PKK Merkez Komite Üyesi Kasım Engin, faşizmin son teknolojik silahlar ve tüm teknik donanımıyla Kürdistan’a saldırdığını, uluslararası güçlerin hemen her platformda demokrasi havarisi kesilmesine rağmen Başûrê Kurdistan’a dönük işgal saldırılarına karşı sessiz kaldığını belirtti.

Uluslararası güçlerin bu sessizliğinin işgal saldırılarını onaylamak anlamına geldiğini belirten Engin, Efrîn’in bunun en somut örneğini olduğunu söyledi. Engin, ABD, Rusya ve Avrupa ülkelerinin çıkarları gereği bu saldırıları onayladığını, bunun da 3. dünya savaşı ile bağlantılı bir durum olduğunu kaydetti.

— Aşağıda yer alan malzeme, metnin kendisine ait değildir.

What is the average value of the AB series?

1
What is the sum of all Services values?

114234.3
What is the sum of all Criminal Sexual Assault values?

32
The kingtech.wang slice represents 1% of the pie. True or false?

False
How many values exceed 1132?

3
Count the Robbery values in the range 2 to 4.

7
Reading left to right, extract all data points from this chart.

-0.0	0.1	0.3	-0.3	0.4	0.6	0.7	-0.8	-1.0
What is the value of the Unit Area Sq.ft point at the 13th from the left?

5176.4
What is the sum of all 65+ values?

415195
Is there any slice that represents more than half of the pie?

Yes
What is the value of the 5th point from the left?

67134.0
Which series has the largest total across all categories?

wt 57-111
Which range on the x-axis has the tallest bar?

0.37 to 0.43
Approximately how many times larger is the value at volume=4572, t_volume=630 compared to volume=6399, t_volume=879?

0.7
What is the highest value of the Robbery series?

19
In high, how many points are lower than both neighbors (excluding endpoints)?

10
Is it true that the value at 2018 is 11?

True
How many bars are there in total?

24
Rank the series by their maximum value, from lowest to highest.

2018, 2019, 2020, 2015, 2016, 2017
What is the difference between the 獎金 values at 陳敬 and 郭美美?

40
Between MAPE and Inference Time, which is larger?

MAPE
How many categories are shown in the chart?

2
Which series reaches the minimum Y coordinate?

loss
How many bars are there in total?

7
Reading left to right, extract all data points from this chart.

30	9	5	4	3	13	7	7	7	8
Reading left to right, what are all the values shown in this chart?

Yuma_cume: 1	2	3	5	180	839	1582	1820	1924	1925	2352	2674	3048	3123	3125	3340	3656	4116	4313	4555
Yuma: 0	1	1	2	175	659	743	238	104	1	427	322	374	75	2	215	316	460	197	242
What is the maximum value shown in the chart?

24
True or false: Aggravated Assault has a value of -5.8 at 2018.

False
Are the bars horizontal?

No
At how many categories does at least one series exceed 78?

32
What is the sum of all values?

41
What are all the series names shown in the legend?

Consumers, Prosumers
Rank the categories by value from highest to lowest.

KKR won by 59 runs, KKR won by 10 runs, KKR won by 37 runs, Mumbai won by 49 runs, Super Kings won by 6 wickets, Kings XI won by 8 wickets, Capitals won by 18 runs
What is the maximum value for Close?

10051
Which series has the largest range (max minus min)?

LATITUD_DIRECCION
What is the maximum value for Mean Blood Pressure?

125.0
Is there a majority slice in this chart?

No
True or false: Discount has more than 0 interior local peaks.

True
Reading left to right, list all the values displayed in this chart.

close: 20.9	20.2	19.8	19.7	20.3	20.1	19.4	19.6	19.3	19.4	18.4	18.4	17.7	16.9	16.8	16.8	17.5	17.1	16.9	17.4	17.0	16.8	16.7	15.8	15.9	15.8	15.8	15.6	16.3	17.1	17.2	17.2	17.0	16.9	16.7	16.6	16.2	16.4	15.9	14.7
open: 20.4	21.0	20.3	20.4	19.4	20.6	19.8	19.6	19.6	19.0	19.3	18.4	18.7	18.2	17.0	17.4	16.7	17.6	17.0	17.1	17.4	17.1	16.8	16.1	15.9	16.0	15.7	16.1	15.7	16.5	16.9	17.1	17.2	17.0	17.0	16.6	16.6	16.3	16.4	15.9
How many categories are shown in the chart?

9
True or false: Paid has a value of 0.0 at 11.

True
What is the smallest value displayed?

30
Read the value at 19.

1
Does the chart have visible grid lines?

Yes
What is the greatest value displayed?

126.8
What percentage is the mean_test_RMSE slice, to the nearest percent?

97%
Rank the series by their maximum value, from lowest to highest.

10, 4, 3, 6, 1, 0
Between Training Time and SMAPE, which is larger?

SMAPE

'FAŞİZM İÇİN İYİ KÜRT YOK'

Türk devletinin işgal saldırıları karşısında Barzani ve KDP’nin sessizliğini koruduğunu hatırlatan PKK Merkez Komite Üyesi Engin, Başûrê Kurdistanlı diğer siyasi partilerin de işgal saldırıları karşısında net bir tutum takınması gerektiğini belirtti.

Engin, sadece Başur'un değil, dört parça Kürdistan’ın işgal saldırılarının tehdidi altında olduğunu hatırlatarak, Kürt ulusal birliğinin bir an önce oluşturulması gerektiğini kaydetti. İşgal ve sömürü saldırılarının ancak bu şekilde durdurulabileceğini de belirten Engin, Başurlu siyasi partilerin düşman gerçeğini tanıması gerektiğini dile getirirken, şöyle devam etti:

"Başûrê Kurdistanlı oluşumlar, Türk faşizmini anlamak için tarihe baksınlar. Mola Mustafa Barzani’nin ailesi Amed zindanında Osmanlı tarafından esir edilmesi... Nakşibendinin büyük lideri ve Mola Mustafa’nın ağabeyi Şeyh Abdulselam Barzani de İttihat ve Terakki tarafından Musul’da idam ettirilmiştir. Yine Şeyh Ahmet, Irak devletine karşı direnişe geçtiğinde arkadaşlarıyla birlikte Bakurê Kurdistan’a geçmek zorunda kaldıklarında Türkiye faşizmi onları Irak devletine teslim etmiştir. Geçtiğimiz sonbahar aylarındaki referandumda da görüldü. Onun için Türk devletinin Başûrê Kurdistan’daki oluşumlara hiçbir hayrı dokunmaz. Faşizm için iyi Kürt-kötü Kürt yoktur. Onun için Kürtlerin topyekûn direnişe geçmesi gerekiyor. Bunun için ulusal birliğe ihtiyaç var."